7. INTERNATIONAL ORDERS:

 Export orders requiring special handling, packaging, and documentation are subject to additional charges. Export orders are accepted on the basis of payment in advance of shipment by wire transfer, international money order or credit card. Prices are EXWShenzhen in accordance with Incoterms 2010 and do not include insurance, freight, brokerage, duty or taxes.

8. INSPECTION, DEFECTS AND NON DELIVERY

 The Purchaser must inspect the Products and/or Services as soon as is reasonably practicable after delivery, or in the case of Services, performance, and, except as otherwise set out in the Conditions, EMBEST shall not be liable for any defect in the Products and/or Services, incomplete or failed delivery, shortage of weight or quality of Products and/or Services unless written notice is given to EMBEST within seven (7) days of delivery. If the Purchaser receives a damaged parcel, the Purchaser should take photographs of the parcel to confirm the damage and notify EMBEST immediately prior to opening the parcel.
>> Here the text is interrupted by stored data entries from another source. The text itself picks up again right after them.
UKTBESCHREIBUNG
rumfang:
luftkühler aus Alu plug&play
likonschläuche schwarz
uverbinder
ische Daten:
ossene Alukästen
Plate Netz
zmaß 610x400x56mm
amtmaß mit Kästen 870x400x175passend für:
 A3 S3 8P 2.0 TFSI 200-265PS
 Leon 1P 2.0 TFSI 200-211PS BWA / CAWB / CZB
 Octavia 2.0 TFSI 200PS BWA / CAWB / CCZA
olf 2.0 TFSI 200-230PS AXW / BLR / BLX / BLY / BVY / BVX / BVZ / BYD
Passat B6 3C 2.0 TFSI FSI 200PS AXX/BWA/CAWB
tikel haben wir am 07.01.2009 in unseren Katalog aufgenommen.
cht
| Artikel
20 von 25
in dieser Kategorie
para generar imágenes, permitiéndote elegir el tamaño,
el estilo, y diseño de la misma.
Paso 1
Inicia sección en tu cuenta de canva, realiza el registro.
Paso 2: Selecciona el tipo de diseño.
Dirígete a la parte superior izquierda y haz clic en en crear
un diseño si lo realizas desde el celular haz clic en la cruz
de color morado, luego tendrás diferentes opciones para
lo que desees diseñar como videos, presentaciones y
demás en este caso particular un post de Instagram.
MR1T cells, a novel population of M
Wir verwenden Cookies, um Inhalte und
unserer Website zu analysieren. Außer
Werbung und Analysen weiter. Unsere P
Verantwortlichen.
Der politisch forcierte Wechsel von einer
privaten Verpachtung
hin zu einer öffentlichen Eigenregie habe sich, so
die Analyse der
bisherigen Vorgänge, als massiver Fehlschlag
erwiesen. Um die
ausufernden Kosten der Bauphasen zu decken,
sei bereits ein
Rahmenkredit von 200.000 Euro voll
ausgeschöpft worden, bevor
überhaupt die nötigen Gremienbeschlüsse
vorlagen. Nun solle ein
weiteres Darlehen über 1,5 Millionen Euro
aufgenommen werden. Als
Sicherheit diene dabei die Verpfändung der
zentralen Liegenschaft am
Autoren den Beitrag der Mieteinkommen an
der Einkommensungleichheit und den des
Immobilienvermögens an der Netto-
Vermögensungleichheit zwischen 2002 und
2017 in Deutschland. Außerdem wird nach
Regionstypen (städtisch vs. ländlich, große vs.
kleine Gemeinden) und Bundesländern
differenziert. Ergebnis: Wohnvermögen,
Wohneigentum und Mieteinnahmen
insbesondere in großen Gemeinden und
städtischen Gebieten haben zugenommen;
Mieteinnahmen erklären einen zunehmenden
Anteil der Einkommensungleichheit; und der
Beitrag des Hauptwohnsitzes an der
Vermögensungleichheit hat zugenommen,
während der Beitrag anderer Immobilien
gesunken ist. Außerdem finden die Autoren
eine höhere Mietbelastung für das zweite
 The quantity of any consignment of Products as recorded by EMBEST upon despatch from EMBEST's place of business shall be conclusive evidence of the quantity received by the Purchaser on delivery, unless the Purchaser can provide conclusive evidence to the contrary. EMBEST will not be liable for any non-delivery of Products or non-performance of Services unless written notice is given to EMBEST within seven (7) days of the date when Products should have been delivered or the Services performed in the ordinary course of events.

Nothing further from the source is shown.